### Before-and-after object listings
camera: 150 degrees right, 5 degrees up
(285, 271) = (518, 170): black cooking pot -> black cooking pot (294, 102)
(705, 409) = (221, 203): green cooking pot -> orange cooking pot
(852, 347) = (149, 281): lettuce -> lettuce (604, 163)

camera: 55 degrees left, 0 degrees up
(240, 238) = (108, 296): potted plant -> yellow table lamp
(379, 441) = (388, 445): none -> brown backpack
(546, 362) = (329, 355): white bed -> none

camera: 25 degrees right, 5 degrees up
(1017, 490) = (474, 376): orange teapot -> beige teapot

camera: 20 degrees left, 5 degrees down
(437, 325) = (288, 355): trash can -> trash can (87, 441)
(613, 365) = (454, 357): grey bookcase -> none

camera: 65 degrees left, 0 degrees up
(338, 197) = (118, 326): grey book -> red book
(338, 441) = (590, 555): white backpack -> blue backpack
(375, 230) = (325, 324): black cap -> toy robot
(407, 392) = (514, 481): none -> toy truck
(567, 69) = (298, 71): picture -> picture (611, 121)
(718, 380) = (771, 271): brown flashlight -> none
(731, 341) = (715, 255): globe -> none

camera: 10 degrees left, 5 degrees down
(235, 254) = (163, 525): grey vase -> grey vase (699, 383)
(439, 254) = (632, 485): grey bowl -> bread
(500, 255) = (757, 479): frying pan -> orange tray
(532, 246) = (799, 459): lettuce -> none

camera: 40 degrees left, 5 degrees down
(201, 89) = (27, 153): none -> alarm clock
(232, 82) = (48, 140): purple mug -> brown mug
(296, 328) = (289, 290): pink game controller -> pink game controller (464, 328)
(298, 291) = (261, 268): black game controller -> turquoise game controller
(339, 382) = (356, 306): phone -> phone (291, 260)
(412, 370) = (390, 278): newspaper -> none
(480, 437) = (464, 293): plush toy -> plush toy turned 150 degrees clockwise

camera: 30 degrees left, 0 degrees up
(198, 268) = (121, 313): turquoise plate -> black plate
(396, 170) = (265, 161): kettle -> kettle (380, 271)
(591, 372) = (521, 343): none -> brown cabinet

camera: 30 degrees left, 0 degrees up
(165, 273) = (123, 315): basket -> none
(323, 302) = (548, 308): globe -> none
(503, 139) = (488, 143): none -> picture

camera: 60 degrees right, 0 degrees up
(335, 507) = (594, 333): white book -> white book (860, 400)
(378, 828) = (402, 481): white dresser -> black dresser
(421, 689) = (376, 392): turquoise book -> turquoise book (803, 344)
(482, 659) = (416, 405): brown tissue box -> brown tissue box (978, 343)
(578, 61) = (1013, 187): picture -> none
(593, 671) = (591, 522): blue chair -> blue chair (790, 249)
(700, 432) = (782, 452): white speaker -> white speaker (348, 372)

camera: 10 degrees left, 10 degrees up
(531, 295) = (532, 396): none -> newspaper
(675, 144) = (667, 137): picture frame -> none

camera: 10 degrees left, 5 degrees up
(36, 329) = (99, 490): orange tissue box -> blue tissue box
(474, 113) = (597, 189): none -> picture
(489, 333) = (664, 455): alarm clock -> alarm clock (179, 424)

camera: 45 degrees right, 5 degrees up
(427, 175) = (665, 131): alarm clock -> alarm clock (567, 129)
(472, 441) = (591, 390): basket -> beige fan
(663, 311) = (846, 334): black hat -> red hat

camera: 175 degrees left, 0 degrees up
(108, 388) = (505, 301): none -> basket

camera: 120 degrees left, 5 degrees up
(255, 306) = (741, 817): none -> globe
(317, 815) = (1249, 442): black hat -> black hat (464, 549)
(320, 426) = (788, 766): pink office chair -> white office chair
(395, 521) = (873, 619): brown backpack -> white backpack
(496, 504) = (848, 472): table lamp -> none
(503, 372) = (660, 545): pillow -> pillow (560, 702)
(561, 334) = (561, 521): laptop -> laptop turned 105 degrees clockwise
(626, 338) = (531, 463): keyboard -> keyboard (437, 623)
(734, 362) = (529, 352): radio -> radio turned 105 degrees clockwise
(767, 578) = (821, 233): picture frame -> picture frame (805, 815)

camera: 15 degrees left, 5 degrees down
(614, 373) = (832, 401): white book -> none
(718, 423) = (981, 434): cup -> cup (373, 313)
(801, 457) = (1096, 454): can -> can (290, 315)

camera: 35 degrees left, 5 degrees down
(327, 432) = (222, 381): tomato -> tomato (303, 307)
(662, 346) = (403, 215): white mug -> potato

### Your instructions
Repeat every record, keeping each word and mark exactly as it is.

### Answer section
camera: 150 degrees right, 5 degrees up
(285, 271) = (518, 170): black cooking pot -> black cooking pot (294, 102)
(705, 409) = (221, 203): green cooking pot -> orange cooking pot
(852, 347) = (149, 281): lettuce -> lettuce (604, 163)

camera: 55 degrees left, 0 degrees up
(240, 238) = (108, 296): potted plant -> yellow table lamp
(379, 441) = (388, 445): none -> brown backpack
(546, 362) = (329, 355): white bed -> none

camera: 25 degrees right, 5 degrees up
(1017, 490) = (474, 376): orange teapot -> beige teapot

camera: 20 degrees left, 5 degrees down
(437, 325) = (288, 355): trash can -> trash can (87, 441)
(613, 365) = (454, 357): grey bookcase -> none

camera: 65 degrees left, 0 degrees up
(338, 197) = (118, 326): grey book -> red book
(338, 441) = (590, 555): white backpack -> blue backpack
(375, 230) = (325, 324): black cap -> toy robot
(407, 392) = (514, 481): none -> toy truck
(567, 69) = (298, 71): picture -> picture (611, 121)
(718, 380) = (771, 271): brown flashlight -> none
(731, 341) = (715, 255): globe -> none

camera: 10 degrees left, 5 degrees down
(235, 254) = (163, 525): grey vase -> grey vase (699, 383)
(439, 254) = (632, 485): grey bowl -> bread
(500, 255) = (757, 479): frying pan -> orange tray
(532, 246) = (799, 459): lettuce -> none

camera: 40 degrees left, 5 degrees down
(201, 89) = (27, 153): none -> alarm clock
(232, 82) = (48, 140): purple mug -> brown mug
(296, 328) = (289, 290): pink game controller -> pink game controller (464, 328)
(298, 291) = (261, 268): black game controller -> turquoise game controller
(339, 382) = (356, 306): phone -> phone (291, 260)
(412, 370) = (390, 278): newspaper -> none
(480, 437) = (464, 293): plush toy -> plush toy turned 150 degrees clockwise

camera: 30 degrees left, 0 degrees up
(198, 268) = (121, 313): turquoise plate -> black plate
(396, 170) = (265, 161): kettle -> kettle (380, 271)
(591, 372) = (521, 343): none -> brown cabinet

camera: 30 degrees left, 0 degrees up
(165, 273) = (123, 315): basket -> none
(323, 302) = (548, 308): globe -> none
(503, 139) = (488, 143): none -> picture

camera: 60 degrees right, 0 degrees up
(335, 507) = (594, 333): white book -> white book (860, 400)
(378, 828) = (402, 481): white dresser -> black dresser
(421, 689) = (376, 392): turquoise book -> turquoise book (803, 344)
(482, 659) = (416, 405): brown tissue box -> brown tissue box (978, 343)
(578, 61) = (1013, 187): picture -> none
(593, 671) = (591, 522): blue chair -> blue chair (790, 249)
(700, 432) = (782, 452): white speaker -> white speaker (348, 372)

camera: 10 degrees left, 10 degrees up
(531, 295) = (532, 396): none -> newspaper
(675, 144) = (667, 137): picture frame -> none

camera: 10 degrees left, 5 degrees up
(36, 329) = (99, 490): orange tissue box -> blue tissue box
(474, 113) = (597, 189): none -> picture
(489, 333) = (664, 455): alarm clock -> alarm clock (179, 424)

camera: 45 degrees right, 5 degrees up
(427, 175) = (665, 131): alarm clock -> alarm clock (567, 129)
(472, 441) = (591, 390): basket -> beige fan
(663, 311) = (846, 334): black hat -> red hat

camera: 175 degrees left, 0 degrees up
(108, 388) = (505, 301): none -> basket

camera: 120 degrees left, 5 degrees up
(255, 306) = (741, 817): none -> globe
(317, 815) = (1249, 442): black hat -> black hat (464, 549)
(320, 426) = (788, 766): pink office chair -> white office chair
(395, 521) = (873, 619): brown backpack -> white backpack
(496, 504) = (848, 472): table lamp -> none
(503, 372) = (660, 545): pillow -> pillow (560, 702)
(561, 334) = (561, 521): laptop -> laptop turned 105 degrees clockwise
(626, 338) = (531, 463): keyboard -> keyboard (437, 623)
(734, 362) = (529, 352): radio -> radio turned 105 degrees clockwise
(767, 578) = (821, 233): picture frame -> picture frame (805, 815)

camera: 15 degrees left, 5 degrees down
(614, 373) = (832, 401): white book -> none
(718, 423) = (981, 434): cup -> cup (373, 313)
(801, 457) = (1096, 454): can -> can (290, 315)

camera: 35 degrees left, 5 degrees down
(327, 432) = (222, 381): tomato -> tomato (303, 307)
(662, 346) = (403, 215): white mug -> potato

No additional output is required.